* [Problem details] For the records that follow, give the number of lines in which the word "Mnih" occurs, with nothing added.

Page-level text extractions

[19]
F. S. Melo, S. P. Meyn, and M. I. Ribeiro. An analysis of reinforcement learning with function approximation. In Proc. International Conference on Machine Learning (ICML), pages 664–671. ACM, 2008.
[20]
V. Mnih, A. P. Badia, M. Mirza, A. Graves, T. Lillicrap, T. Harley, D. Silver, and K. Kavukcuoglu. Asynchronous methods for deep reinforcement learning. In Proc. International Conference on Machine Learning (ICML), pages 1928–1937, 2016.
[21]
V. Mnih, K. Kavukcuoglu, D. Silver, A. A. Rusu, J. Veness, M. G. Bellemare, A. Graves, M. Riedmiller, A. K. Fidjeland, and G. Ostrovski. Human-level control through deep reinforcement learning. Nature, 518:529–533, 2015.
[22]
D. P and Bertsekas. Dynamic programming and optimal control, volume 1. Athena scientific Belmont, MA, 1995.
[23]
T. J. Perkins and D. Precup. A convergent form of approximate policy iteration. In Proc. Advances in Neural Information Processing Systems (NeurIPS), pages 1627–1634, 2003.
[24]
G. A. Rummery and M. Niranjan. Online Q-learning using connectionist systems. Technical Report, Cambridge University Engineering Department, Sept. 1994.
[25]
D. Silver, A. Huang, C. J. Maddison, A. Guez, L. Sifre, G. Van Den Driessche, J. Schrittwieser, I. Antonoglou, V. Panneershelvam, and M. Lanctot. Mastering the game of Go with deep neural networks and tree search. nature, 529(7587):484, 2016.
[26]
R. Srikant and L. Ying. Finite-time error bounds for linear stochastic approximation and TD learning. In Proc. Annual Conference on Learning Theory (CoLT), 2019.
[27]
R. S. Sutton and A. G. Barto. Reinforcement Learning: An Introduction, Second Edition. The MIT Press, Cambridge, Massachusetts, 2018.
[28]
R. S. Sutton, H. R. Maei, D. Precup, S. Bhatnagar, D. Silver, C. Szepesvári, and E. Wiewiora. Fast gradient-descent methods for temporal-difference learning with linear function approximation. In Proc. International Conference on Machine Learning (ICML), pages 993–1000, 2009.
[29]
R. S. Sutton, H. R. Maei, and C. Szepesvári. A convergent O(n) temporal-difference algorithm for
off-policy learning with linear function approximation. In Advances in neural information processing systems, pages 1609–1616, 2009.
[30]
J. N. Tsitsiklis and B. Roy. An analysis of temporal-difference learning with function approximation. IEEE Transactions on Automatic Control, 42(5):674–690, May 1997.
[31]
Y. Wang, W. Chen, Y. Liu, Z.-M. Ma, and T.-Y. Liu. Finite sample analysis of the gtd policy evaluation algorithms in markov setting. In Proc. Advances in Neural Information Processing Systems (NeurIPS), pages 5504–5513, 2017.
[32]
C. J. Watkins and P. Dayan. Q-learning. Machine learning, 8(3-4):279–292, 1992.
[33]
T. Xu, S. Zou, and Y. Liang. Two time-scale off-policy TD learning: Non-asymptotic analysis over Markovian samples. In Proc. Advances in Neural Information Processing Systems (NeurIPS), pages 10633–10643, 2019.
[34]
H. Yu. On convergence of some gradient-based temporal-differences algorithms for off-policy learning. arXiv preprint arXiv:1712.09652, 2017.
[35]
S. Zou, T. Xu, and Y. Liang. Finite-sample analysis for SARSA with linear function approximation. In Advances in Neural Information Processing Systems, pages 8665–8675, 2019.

* [Answer for this exercise] 2